Owing to the same reason, the Carrier barge carrying equipment for cutting off the first compartment of the sunken submarine has postponed its departure from the Kirkines port. To all appearances, pessimistic forecasts by specialists who stated last spring that Russia would not be able to raise the Kursk submarine because of delays in choosing contractors have come true.

The storm in the Barents Sea reached five knots on August 26, the wind speed was close to 20 meters per second. In this regard, the command of the operation decided to evacuate divers from the seabed. The command planned to wait until the storm was over and then to restart the operation on the morning of August 27.

This was the fourth suspension of the operation during the past week. Cutting of technological holes, to which special metal ropes will be fastened, was suspended on August 19, 21, and 23. At the same time; however, this is not the only problem. The schedule of raising the Kursk submarine was changed because tests of hardware, which will be used for cutting off the first compartment, have not proved the results of initial estimates. Vyacheslav Zakharov, chair of the Moscow office of the company Mammoet, and Igor Dygalo, Chief of the Navy Press Service, said that this would not affect the timing of the operation.

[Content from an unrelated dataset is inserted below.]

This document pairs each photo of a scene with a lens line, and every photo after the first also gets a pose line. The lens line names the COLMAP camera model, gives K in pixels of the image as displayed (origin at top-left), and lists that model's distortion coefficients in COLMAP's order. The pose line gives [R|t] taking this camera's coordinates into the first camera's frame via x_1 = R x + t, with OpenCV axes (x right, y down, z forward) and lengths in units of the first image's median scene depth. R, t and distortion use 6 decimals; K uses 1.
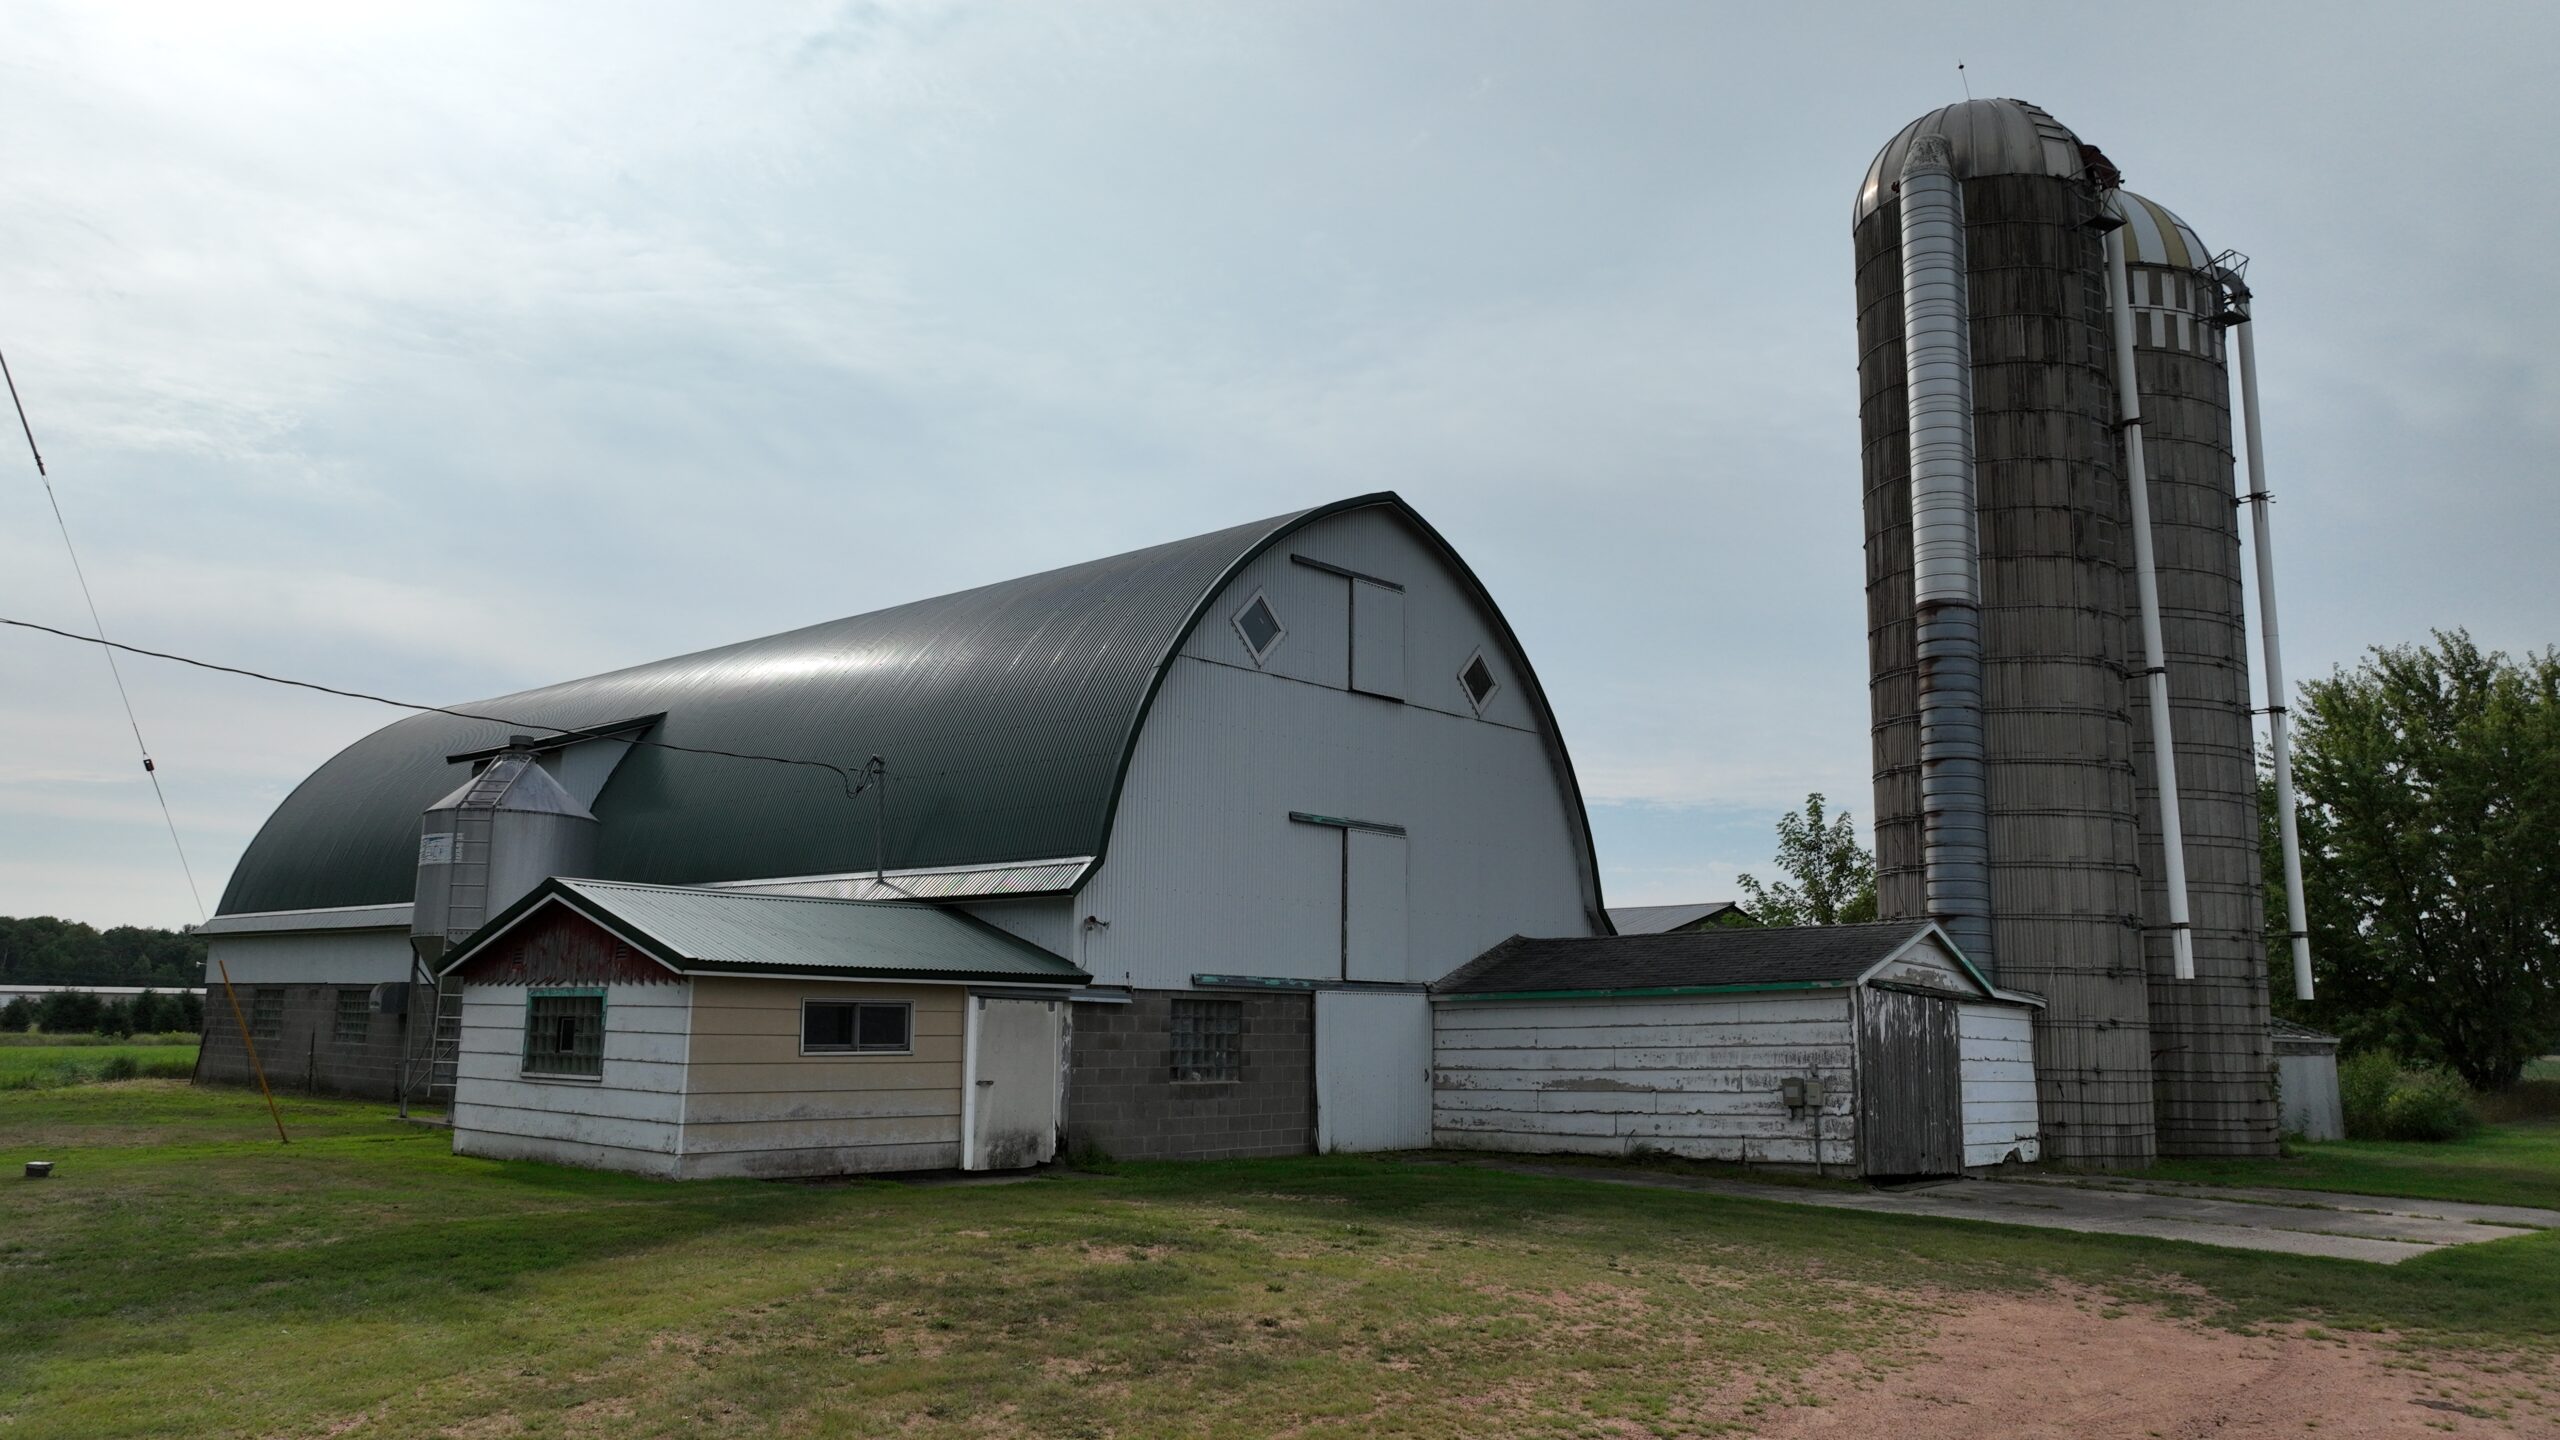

Meanwhile, all technological holes are to be cut by August 29. To date, divers have cut 22 out of 26 holes in the hull of the submarine. This means that they will have to cut four holes within the next two days. This is unrealistic because they only managed to cut five holes during the past week. In the meantime, the Navy has little time. Cutting of the first compartment will take six or seven days, and the same time is needed for preparing the submarine for the raising. In other words, suspensions of the operations will entail postponing the date of raising the submarine on September 15.

This is not the main problem. The Kursk will wait until September 16 or longer if the weather does not prevent the operation. As is known, late August is a more favorable period than late September.

These problems might have been prevented if Russian officials and designers from the Rubin bureau had not delayed in choosing the contractor. If the contract to raise the submarine had been signed in February or March, not May, the operation would have started much earlier and the Kursk would have been raised before the August storms. However, if the Kursk is not raised this year no one will be held responsible. The Rubin design bureau will say that projects to raise the submarine proposed earlier were not safe. Government officials will say that other potential contractors set unacceptable conditions, and the management of Mammoet will remember that they promised to end the operation in 2001 if the weather would allow so. Everyone will be right in a sense.